Reproduce word for word the stretch of the material below from the line containing "scientific name: Pediomelum canescens" through the final line.

* Begin ENTRIES SHOWN *

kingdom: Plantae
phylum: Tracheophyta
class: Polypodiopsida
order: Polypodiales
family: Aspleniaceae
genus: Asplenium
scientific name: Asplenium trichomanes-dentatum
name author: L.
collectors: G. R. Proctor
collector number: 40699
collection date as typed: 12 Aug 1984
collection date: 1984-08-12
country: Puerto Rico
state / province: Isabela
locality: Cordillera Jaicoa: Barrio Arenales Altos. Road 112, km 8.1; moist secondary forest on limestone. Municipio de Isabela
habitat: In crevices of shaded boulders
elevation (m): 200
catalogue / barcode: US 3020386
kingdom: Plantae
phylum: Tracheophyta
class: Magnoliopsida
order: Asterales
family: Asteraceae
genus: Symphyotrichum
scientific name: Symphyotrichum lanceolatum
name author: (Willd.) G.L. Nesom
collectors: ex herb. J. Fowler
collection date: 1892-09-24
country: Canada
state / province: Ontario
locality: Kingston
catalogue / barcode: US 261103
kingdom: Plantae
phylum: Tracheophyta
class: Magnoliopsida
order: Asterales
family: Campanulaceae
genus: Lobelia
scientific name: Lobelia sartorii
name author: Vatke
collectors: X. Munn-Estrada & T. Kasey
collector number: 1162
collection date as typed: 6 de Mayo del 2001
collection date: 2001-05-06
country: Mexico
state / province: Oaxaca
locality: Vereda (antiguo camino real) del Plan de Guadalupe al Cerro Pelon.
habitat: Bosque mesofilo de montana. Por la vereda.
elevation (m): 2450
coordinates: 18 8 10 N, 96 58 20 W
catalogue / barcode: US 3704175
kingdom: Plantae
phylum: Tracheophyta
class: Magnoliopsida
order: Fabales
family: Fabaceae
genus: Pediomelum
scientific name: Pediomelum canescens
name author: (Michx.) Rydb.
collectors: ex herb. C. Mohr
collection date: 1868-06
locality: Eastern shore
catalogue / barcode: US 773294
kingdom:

* End ENTRIES SHOWN *

:: REPLY ::
scientific name: Pediomelum canescens
name author: (Michx.) Rydb.
collectors: ex herb. C. Mohr
collection date: 1868-06
locality: Eastern shore
catalogue / barcode: US 773294
kingdom:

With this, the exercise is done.